▶ **DIRECTIONS**
[1] In the review of 'The Beaver', what accent does Walter use when he speaks through the puppet?
[2] Reproduce word for word the stretch of the review of 'The Beaver' from "Jodie Foster and" through "to a degree.".

▶ **EXTRACT PROVIDED**
= = = =

Mel Gibson finds his animal side in ‘The Beaver’

Jodie Foster and Mel Gibson in 'The Beaver' — Photo courtesy of Ken Regan / Summit Entertainment

Much has been said about Mel Gibson’s performance in The Beaver and how it might be an example of his artistic work channeling his personal life. In my eyes, Gibson’s off-screen antics should remain off screen, while his on-screen performance should be judged on its own merits. That said, The Beaver is an occasionally insightful look at how a family man faces severe bouts of depression. It works, but only to a degree.

Gibson plays Walter Black, a successful executive at a toy company who has a problem connecting with his wife, Meredith (Jodie Foster), and his sons, Porter (Anton Yelchin) and Henry (Riley Thomas Stewart). When he can’t stand the depression any longer, Walter does something that at first seems foolish, and then eventually is taken seriously: He comes home with a beaver puppet on his arm and proceeds to talk in a fake Australian accent as the person in charge of Walter’s body.

Everyone laughs when first seeing the beaver, but eventually the characters realize that this man is seriously sick and incapable of dropping the act. At the toy company, his co-workers can’t believe the development, thinking it’s a strange motivation technique. Cherry Jones plays the vice president working for Walter, and she needs to step in when the big boss loses his marbles.

= = = =

Part of a data file:

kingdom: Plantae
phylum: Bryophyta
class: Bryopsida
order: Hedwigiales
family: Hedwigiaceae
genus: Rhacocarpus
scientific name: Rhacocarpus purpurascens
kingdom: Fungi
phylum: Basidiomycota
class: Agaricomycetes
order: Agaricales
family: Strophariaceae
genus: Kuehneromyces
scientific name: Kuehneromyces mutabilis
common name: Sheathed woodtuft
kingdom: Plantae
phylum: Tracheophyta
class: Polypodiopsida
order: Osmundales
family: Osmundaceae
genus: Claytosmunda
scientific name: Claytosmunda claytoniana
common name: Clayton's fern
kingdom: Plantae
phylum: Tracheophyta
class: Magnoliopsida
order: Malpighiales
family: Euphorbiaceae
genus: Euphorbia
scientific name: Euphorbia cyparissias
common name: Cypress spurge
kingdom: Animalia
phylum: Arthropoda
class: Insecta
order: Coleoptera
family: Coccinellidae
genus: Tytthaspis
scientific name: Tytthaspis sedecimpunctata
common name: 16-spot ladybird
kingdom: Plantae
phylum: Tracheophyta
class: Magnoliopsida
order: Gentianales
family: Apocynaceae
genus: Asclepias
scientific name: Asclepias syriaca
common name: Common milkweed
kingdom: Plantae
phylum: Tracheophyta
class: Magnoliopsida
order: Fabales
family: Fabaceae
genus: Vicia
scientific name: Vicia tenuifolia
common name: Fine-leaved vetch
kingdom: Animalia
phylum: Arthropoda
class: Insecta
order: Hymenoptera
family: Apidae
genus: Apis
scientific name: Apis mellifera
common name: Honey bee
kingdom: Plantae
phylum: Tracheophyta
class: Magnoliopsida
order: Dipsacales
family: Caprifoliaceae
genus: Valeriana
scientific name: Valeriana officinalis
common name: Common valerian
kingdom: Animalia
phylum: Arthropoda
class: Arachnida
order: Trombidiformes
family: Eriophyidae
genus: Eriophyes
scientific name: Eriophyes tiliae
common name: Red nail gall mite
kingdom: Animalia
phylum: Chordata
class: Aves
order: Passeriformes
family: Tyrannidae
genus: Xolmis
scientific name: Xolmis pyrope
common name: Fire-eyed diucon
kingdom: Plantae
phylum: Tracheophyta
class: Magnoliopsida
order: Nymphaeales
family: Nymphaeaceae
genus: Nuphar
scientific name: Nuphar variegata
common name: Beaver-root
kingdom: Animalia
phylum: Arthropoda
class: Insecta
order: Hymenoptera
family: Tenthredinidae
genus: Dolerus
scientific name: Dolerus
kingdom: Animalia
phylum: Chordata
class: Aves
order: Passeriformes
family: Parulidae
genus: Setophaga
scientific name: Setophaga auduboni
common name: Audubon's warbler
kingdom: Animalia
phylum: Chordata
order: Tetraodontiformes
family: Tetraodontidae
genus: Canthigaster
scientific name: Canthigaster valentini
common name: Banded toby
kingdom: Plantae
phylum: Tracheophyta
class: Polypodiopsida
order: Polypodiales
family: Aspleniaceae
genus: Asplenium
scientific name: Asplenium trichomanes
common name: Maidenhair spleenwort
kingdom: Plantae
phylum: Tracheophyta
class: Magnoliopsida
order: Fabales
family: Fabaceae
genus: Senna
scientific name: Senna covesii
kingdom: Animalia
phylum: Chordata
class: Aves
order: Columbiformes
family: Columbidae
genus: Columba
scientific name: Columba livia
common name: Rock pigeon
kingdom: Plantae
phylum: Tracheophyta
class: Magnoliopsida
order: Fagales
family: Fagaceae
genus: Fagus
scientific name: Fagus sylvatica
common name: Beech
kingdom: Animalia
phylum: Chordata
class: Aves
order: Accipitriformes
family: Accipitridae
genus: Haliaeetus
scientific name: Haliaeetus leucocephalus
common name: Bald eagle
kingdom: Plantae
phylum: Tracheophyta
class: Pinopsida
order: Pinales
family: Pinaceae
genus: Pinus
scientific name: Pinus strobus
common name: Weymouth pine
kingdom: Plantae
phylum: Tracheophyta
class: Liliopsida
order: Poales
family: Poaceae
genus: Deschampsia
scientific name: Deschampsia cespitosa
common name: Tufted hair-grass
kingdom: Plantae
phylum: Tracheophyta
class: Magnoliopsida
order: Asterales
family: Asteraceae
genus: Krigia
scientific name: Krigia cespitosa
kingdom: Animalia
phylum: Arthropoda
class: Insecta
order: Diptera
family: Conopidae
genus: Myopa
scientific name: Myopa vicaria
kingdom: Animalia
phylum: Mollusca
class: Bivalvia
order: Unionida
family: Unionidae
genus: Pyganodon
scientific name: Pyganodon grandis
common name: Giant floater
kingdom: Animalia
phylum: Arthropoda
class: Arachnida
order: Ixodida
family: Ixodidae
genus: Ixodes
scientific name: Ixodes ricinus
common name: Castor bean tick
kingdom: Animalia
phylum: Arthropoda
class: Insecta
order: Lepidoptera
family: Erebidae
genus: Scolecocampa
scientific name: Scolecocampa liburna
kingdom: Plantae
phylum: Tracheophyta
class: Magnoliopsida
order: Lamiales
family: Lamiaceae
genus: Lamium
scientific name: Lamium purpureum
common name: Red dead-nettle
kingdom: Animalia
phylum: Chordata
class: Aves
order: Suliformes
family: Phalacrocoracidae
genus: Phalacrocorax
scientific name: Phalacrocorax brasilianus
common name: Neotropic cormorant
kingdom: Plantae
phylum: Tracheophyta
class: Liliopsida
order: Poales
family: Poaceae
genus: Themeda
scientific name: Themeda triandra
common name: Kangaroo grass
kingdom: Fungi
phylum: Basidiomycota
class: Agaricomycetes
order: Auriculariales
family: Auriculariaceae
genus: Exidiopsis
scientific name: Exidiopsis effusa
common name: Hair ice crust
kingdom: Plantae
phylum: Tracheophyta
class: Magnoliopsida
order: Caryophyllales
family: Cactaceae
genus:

= = = =

▶ **RESPONSES BY TASK**
[1] A fake Australian accent.

[2]
Jodie Foster and Mel Gibson in 'The Beaver' — Photo courtesy of Ken Regan / Summit Entertainment

Much has been said about Mel Gibson’s performance in The Beaver and how it might be an example of his artistic work channeling his personal life. In my eyes, Gibson’s off-screen antics should remain off screen, while his on-screen performance should be judged on its own merits. That said, The Beaver is an occasionally insightful look at how a family man faces severe bouts of depression. It works, but only to a degree.